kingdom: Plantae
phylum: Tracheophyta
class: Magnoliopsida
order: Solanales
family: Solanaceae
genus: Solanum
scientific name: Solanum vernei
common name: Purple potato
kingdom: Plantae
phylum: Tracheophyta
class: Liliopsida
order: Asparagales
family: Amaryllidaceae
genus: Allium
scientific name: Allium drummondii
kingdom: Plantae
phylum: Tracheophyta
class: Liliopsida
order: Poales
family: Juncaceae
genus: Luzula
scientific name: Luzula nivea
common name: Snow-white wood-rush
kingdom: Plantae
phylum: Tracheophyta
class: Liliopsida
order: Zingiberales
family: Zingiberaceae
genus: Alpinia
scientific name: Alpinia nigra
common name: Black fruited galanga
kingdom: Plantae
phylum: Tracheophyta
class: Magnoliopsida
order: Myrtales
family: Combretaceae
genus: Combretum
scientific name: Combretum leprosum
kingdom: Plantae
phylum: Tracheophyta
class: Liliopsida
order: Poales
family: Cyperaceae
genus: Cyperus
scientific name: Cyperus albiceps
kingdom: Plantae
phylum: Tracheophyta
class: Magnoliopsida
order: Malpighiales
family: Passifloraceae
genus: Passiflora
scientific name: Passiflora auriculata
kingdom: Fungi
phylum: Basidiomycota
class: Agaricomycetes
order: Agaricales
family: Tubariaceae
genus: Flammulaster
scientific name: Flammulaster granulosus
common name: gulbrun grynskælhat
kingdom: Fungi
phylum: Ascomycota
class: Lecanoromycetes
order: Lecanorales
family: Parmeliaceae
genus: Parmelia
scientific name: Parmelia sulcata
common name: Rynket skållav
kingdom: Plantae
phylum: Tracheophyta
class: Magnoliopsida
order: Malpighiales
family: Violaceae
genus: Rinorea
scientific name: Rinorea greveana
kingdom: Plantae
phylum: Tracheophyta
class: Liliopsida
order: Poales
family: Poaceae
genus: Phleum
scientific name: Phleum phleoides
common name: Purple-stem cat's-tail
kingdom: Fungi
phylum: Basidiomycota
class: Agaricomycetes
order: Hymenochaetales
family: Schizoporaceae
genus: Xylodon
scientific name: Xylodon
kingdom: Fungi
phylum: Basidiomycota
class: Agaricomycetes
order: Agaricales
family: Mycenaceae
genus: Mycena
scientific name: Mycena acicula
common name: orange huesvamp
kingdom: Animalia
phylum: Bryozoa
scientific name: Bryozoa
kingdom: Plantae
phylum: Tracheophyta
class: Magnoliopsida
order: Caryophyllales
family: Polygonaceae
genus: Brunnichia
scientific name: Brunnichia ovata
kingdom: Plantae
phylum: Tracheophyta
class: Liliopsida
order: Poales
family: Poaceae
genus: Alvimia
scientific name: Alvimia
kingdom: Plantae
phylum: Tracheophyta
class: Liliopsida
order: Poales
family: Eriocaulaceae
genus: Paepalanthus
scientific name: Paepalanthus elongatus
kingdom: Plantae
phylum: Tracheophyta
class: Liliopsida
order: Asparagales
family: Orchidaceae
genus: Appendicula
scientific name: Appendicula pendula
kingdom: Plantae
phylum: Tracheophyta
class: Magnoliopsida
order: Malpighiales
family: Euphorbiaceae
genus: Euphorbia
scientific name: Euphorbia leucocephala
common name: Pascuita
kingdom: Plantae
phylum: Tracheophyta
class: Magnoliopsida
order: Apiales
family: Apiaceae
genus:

Written instruction →
Format every line in the entries above as a single numbered list, and leave out any blank lines.

The reply →
1. kingdom: Plantae
2. phylum: Tracheophyta
3. class: Magnoliopsida
4. order: Solanales
5. family: Solanaceae
6. genus: Solanum
7. scientific name: Solanum vernei
8. common name: Purple potato
9. kingdom: Plantae
10. phylum: Tracheophyta
11. class: Liliopsida
12. order: Asparagales
13. family: Amaryllidaceae
14. genus: Allium
15. scientific name: Allium drummondii
16. kingdom: Plantae
17. phylum: Tracheophyta
18. class: Liliopsida
19. order: Poales
20. family: Juncaceae
21. genus: Luzula
22. scientific name: Luzula nivea
23. common name: Snow-white wood-rush
24. kingdom: Plantae
25. phylum: Tracheophyta
26. class: Liliopsida
27. order: Zingiberales
28. family: Zingiberaceae
29. genus: Alpinia
30. scientific name: Alpinia nigra
31. common name: Black fruited galanga
32. kingdom: Plantae
33. phylum: Tracheophyta
34. class: Magnoliopsida
35. order: Myrtales
36. family: Combretaceae
37. genus: Combretum
38. scientific name: Combretum leprosum
39. kingdom: Plantae
40. phylum: Tracheophyta
41. class: Liliopsida
42. order: Poales
43. family: Cyperaceae
44. genus: Cyperus
45. scientific name: Cyperus albiceps
46. kingdom: Plantae
47. phylum: Tracheophyta
48. class: Magnoliopsida
49. order: Malpighiales
50. family: Passifloraceae
51. genus: Passiflora
52. scientific name: Passiflora auriculata
53. kingdom: Fungi
54. phylum: Basidiomycota
55. class: Agaricomycetes
56. order: Agaricales
57. family: Tubariaceae
58. genus: Flammulaster
59. scientific name: Flammulaster granulosus
60. common name: gulbrun grynskælhat
61. kingdom: Fungi
62. phylum: Ascomycota
63. class: Lecanoromycetes
64. order: Lecanorales
65. family: Parmeliaceae
66. genus: Parmelia
67. scientific name: Parmelia sulcata
68. common name: Rynket skållav
69. kingdom: Plantae
70. phylum: Tracheophyta
71. class: Magnoliopsida
72. order: Malpighiales
73. family: Violaceae
74. genus: Rinorea
75. scientific name: Rinorea greveana
76. kingdom: Plantae
77. phylum: Tracheophyta
78. class: Liliopsida
79. order: Poales
80. family: Poaceae
81. genus: Phleum
82. scientific name: Phleum phleoides
83. common name: Purple-stem cat's-tail
84. kingdom: Fungi
85. phylum: Basidiomycota
86. class: Agaricomycetes
87. order: Hymenochaetales
88. family: Schizoporaceae
89. genus: Xylodon
90. scientific name: Xylodon
91. kingdom: Fungi
92. phylum: Basidiomycota
93. class: Agaricomycetes
94. order: Agaricales
95. family: Mycenaceae
96. genus: Mycena
97. scientific name: Mycena acicula
98. common name: orange huesvamp
99. kingdom: Animalia
100. phylum: Bryozoa
101. scientific name: Bryozoa
102. kingdom: Plantae
103. phylum: Tracheophyta
104. class: Magnoliopsida
105. order: Caryophyllales
106. family: Polygonaceae
107. genus: Brunnichia
108. scientific name: Brunnichia ovata
109. kingdom: Plantae
110. phylum: Tracheophyta
111. class: Liliopsida
112. order: Poales
113. family: Poaceae
114. genus: Alvimia
115. scientific name: Alvimia
116. kingdom: Plantae
117. phylum: Tracheophyta
118. class: Liliopsida
119. order: Poales
120. family: Eriocaulaceae
121. genus: Paepalanthus
122. scientific name: Paepalanthus elongatus
123. kingdom: Plantae
124. phylum: Tracheophyta
125. class: Liliopsida
126. order: Asparagales
127. family: Orchidaceae
128. genus: Appendicula
129. scientific name: Appendicula pendula
130. kingdom: Plantae
131. phylum: Tracheophyta
132. class: Magnoliopsida
133. order: Malpighiales
134. family: Euphorbiaceae
135. genus: Euphorbia
136. scientific name: Euphorbia leucocephala
137. common name: Pascuita
138. kingdom: Plantae
139. phylum: Tracheophyta
140. class: Magnoliopsida
141. order: Apiales
142. family: Apiaceae
143. genus:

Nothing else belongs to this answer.